DNS (Domain Name System) in Computer Networks - Time & Space Complexity
When we look at DNS, we want to understand how the time to find a website's address grows as more websites exist.
We ask: How does the process of looking up a domain name take longer or stay the same as the internet grows?
Analyze the time complexity of the following DNS lookup process.
function dnsLookup(domain) {
if (cache.has(domain)) {
return cache.get(domain); // quick return if cached
}
let server = rootServer;
while (server) {
let response = server.query(domain);
if (response.isAnswer) {
cache.set(domain, response.address);
return response.address;
}
server = response.nextServer;
}
return null; // not found
}
This code simulates how DNS looks up a domain by querying servers step-by-step until it finds the address or fails.
Identify the loops, recursion, array traversals that repeat.

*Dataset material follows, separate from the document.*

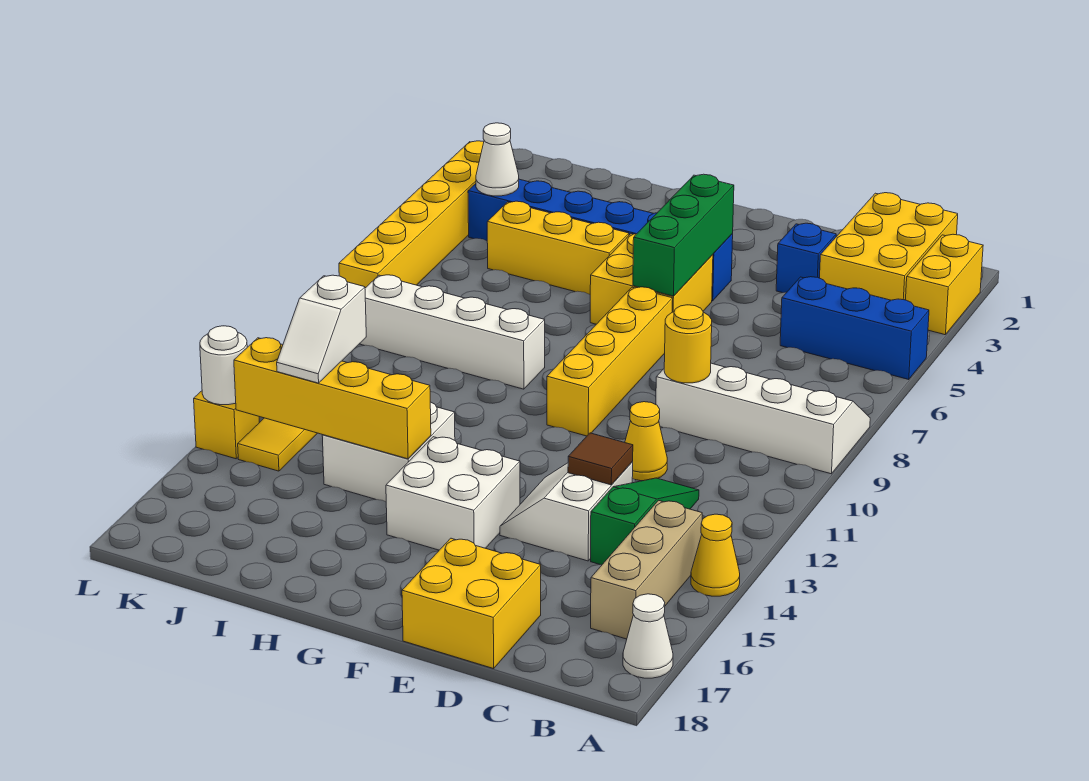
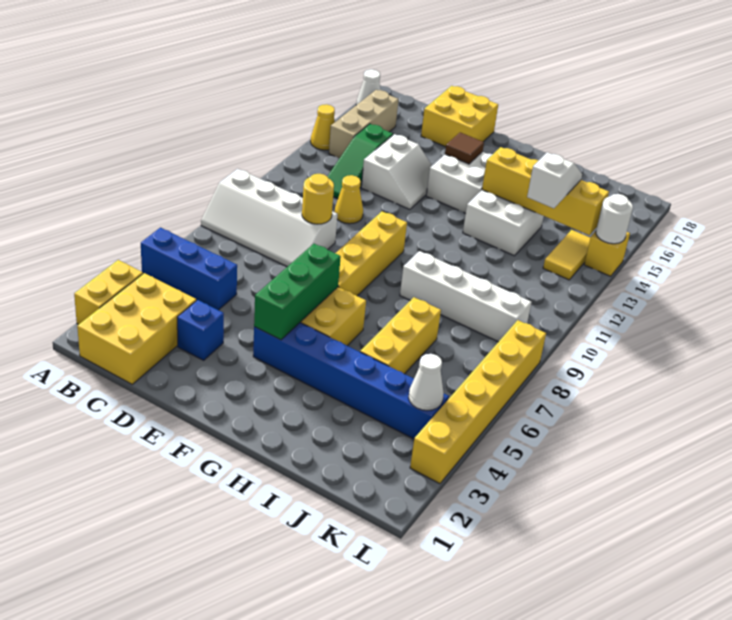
brown 1x1 tile [568,433,633,485] -> brown 1x1 tile moved to [445,132,484,164]
yellow 1x3 brick [487,201,629,294] -> yellow 1x3 brick turned to [360,297,441,374]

- Primary operation: The while loop querying DNS servers one after another.
- How many times: At most, it queries a fixed number of DNS servers in a chain (root, TLD, authoritative).
Each DNS lookup follows a set path through a few servers regardless of how many domains exist.
| Input Size (n) | Approx. Operations |
|---|---|
| 10 | 3 to 5 server queries |
| 100 | 3 to 5 server queries |
| 1000 | 3 to 5 server queries |
Pattern observation: The number of queries stays about the same no matter how many domains exist.
Time Complexity: O(1)
This means the time to find a domain address does not grow with the number of domains; it stays constant.
[X] Wrong: "DNS lookup time grows as the number of websites grows because it has to check many domains."
[OK] Correct: DNS uses a hierarchical system and caching, so it only asks a few servers in a fixed order, not all domains.
Understanding DNS lookup time helps you explain how large systems stay fast even with huge data, showing your grasp of efficient design.
"What if DNS did not use caching? How would the time complexity change for repeated lookups?"